• **Work required**:
Pictures should be excluded; otherwise, copy every entry exactly.

(Collected data)

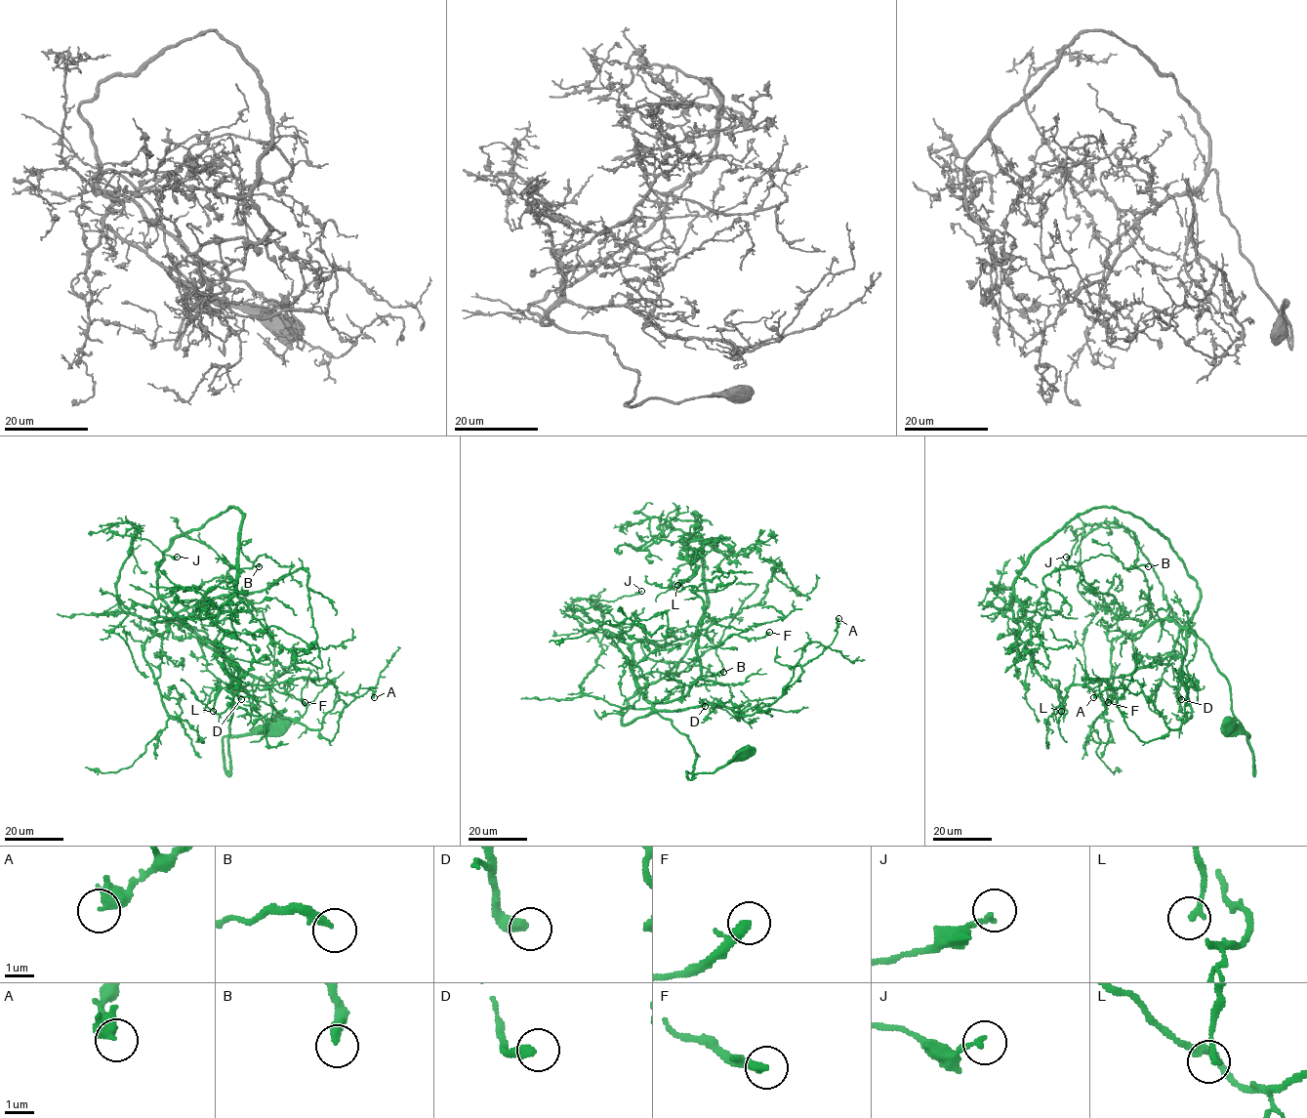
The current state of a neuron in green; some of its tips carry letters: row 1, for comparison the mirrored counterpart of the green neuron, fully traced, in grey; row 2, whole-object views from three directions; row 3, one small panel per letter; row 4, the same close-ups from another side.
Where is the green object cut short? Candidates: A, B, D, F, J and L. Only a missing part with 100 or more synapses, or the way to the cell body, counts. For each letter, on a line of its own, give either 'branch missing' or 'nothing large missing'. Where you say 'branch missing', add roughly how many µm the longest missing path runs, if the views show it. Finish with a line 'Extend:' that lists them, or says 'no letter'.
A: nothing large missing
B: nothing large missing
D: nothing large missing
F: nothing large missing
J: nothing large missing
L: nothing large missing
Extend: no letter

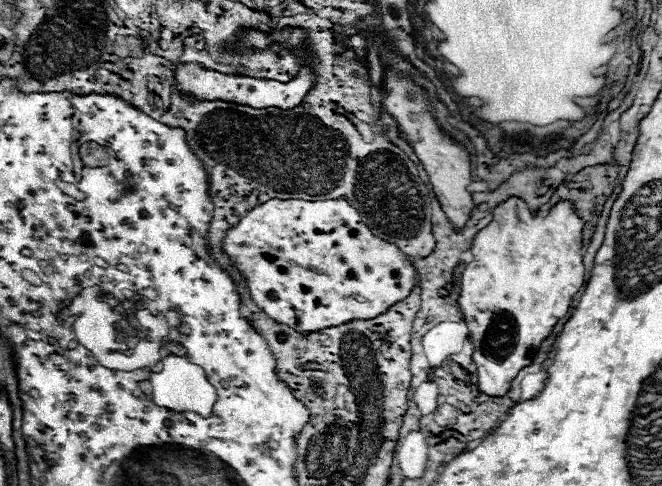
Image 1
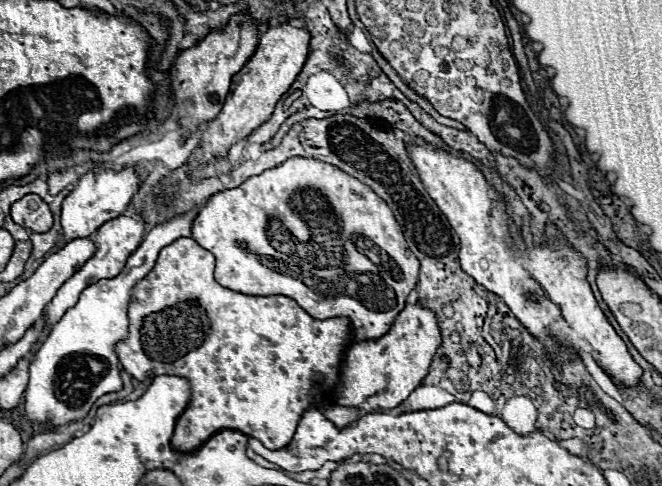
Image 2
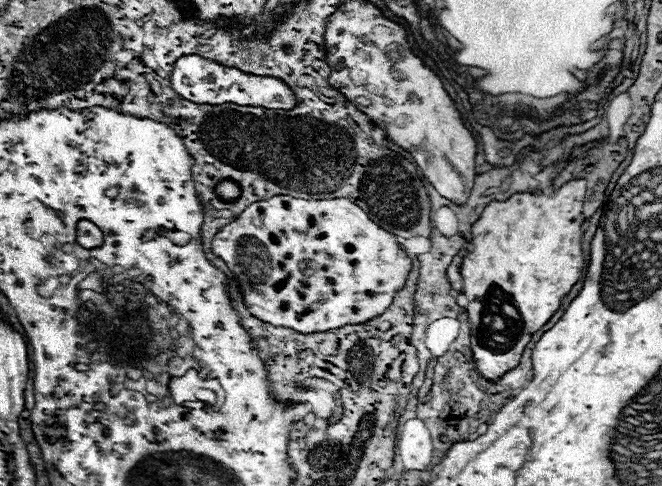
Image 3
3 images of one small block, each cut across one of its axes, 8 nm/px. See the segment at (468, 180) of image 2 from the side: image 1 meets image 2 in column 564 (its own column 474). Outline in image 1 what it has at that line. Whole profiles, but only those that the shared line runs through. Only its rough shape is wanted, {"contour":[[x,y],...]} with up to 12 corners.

• **Task answer**:
The current state of a neuron in green; some of its tips carry letters: row 1, for comparison the mirrored counterpart of the green neuron, fully traced, in grey; row 2, whole-object views from three directions; row 3, one small panel per letter; row 4, the same close-ups from another side.
Where is the green object cut short? Candidates: A, B, D, F, J and L. Only a missing part with 100 or more synapses, or the way to the cell body, counts. For each letter, on a line of its own, give either 'branch missing' or 'nothing large missing'. Where you say 'branch missing', add roughly how many µm the longest missing path runs, if the views show it. Finish with a line 'Extend:' that lists them, or says 'no letter'.
A: nothing large missing
B: nothing large missing
D: nothing large missing
F: nothing large missing
J: nothing large missing
L: nothing large missing
Extend: no letter

Image 1
Image 2
Image 3
3 images of one small block, each cut across one of its axes, 8 nm/px. See the segment at (468, 180) of image 2 from the side: image 1 meets image 2 in column 564 (its own column 474). Outline in image 1 what it has at that line. Whole profiles, but only those that the shared line runs through. Only its rough shape is wanted, {"contour":[[x,y],...]} with up to 12 corners.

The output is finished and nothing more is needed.